-- What the task requires --
Each line of the data below from the one holding "2.0 All information" to the one holding "Note: Consistent with", inclusive, is to be reproduced exactly; no other line belongs in the answer.

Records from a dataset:
□ □ □ □
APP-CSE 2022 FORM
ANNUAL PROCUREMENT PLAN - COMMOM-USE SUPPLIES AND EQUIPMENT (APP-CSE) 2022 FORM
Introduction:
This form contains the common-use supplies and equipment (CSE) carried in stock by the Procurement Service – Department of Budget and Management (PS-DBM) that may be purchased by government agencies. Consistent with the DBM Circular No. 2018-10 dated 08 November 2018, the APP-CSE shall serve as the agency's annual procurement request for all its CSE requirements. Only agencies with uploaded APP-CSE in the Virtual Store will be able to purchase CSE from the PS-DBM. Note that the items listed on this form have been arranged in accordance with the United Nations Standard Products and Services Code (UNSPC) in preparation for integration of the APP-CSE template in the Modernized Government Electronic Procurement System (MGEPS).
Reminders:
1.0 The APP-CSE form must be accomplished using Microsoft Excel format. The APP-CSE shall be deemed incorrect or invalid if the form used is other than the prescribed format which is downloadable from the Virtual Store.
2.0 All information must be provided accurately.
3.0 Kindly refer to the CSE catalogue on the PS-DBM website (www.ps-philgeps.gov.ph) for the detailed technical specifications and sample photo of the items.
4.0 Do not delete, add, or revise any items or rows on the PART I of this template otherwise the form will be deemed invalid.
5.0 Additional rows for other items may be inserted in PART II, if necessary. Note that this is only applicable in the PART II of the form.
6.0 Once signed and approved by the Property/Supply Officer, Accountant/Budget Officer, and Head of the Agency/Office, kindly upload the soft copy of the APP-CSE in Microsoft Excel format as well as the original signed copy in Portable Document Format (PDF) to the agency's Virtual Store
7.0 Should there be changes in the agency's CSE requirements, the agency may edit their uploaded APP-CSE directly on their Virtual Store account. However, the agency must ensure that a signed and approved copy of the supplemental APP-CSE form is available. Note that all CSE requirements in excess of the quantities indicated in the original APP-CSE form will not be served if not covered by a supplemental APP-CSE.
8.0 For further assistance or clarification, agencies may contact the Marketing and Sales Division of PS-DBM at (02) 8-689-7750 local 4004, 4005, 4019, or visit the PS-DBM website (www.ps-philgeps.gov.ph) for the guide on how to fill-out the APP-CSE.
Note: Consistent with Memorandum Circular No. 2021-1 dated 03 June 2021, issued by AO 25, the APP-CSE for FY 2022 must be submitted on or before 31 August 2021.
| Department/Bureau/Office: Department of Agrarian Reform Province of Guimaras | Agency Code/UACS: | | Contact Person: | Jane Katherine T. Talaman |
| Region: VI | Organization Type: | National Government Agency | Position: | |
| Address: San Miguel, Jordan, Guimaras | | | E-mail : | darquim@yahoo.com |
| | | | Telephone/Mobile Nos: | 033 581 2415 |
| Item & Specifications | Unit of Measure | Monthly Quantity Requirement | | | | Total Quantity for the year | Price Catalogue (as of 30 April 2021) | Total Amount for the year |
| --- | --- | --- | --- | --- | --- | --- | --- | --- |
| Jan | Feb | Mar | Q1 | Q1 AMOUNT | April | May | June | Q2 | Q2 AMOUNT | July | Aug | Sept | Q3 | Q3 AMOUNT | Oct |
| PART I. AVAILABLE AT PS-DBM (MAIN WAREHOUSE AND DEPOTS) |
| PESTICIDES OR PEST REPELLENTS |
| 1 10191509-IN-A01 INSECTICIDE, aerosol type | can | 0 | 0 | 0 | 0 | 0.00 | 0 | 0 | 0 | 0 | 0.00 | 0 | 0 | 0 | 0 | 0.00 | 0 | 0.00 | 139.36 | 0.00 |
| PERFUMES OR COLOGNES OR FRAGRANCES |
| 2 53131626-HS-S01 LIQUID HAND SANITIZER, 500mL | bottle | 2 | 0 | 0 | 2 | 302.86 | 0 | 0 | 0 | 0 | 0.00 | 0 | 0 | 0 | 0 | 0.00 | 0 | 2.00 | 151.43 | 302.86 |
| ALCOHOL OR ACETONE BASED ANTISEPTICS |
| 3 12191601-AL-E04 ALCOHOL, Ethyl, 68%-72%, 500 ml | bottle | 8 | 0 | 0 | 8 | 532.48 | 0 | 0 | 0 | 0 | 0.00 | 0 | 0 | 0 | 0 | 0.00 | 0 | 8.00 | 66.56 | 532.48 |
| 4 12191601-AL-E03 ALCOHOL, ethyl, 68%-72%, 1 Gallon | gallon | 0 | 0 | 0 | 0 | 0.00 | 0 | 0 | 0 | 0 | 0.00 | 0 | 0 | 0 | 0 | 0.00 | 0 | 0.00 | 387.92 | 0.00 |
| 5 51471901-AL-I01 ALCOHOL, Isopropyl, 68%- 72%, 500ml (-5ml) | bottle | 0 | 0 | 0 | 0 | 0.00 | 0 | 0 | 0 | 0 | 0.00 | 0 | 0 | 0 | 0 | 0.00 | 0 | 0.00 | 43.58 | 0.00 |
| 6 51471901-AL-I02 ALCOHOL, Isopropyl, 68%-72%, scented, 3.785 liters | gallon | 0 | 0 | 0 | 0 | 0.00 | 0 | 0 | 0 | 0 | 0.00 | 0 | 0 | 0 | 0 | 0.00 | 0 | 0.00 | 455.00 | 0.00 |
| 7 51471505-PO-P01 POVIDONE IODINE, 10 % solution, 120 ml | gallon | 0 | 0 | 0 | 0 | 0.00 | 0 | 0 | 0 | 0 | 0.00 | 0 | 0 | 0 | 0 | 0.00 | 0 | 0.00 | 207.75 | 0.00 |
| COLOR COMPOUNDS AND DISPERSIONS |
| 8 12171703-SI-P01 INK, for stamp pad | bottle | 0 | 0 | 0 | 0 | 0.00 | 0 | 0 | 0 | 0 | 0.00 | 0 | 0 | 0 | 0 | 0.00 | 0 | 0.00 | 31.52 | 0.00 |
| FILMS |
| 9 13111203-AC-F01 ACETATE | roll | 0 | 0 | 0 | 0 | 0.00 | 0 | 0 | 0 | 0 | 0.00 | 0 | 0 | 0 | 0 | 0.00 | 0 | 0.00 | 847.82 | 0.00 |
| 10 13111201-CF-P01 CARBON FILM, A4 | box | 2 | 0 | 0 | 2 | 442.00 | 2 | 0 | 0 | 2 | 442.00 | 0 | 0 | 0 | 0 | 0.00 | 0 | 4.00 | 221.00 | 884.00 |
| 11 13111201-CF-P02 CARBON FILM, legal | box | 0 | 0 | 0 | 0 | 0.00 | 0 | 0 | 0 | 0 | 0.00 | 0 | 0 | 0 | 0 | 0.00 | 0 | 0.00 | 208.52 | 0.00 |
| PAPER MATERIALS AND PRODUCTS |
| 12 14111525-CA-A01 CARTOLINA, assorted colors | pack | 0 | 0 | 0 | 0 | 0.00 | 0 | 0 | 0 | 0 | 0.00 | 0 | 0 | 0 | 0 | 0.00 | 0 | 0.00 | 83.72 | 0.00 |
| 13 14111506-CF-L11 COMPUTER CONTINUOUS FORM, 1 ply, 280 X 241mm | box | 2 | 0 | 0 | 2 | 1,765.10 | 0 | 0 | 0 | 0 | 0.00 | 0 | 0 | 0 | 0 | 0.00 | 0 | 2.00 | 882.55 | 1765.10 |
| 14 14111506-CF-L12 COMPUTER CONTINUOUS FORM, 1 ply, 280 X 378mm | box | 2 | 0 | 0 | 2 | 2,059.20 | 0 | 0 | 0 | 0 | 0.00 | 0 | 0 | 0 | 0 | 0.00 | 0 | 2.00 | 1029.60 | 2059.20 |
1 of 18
□ □ □ □
-- Solution below --
2.0 All information must be provided accurately.
3.0 Kindly refer to the CSE catalogue on the PS-DBM website (www.ps-philgeps.gov.ph) for the detailed technical specifications and sample photo of the items.
4.0 Do not delete, add, or revise any items or rows on the PART I of this template otherwise the form will be deemed invalid.
5.0 Additional rows for other items may be inserted in PART II, if necessary. Note that this is only applicable in the PART II of the form.
6.0 Once signed and approved by the Property/Supply Officer, Accountant/Budget Officer, and Head of the Agency/Office, kindly upload the soft copy of the APP-CSE in Microsoft Excel format as well as the original signed copy in Portable Document Format (PDF) to the agency's Virtual Store
7.0 Should there be changes in the agency's CSE requirements, the agency may edit their uploaded APP-CSE directly on their Virtual Store account. However, the agency must ensure that a signed and approved copy of the supplemental APP-CSE form is available. Note that all CSE requirements in excess of the quantities indicated in the original APP-CSE form will not be served if not covered by a supplemental APP-CSE.
8.0 For further assistance or clarification, agencies may contact the Marketing and Sales Division of PS-DBM at (02) 8-689-7750 local 4004, 4005, 4019, or visit the PS-DBM website (www.ps-philgeps.gov.ph) for the guide on how to fill-out the APP-CSE.
Note: Consistent with Memorandum Circular No. 2021-1 dated 03 June 2021, issued by AO 25, the APP-CSE for FY 2022 must be submitted on or before 31 August 2021.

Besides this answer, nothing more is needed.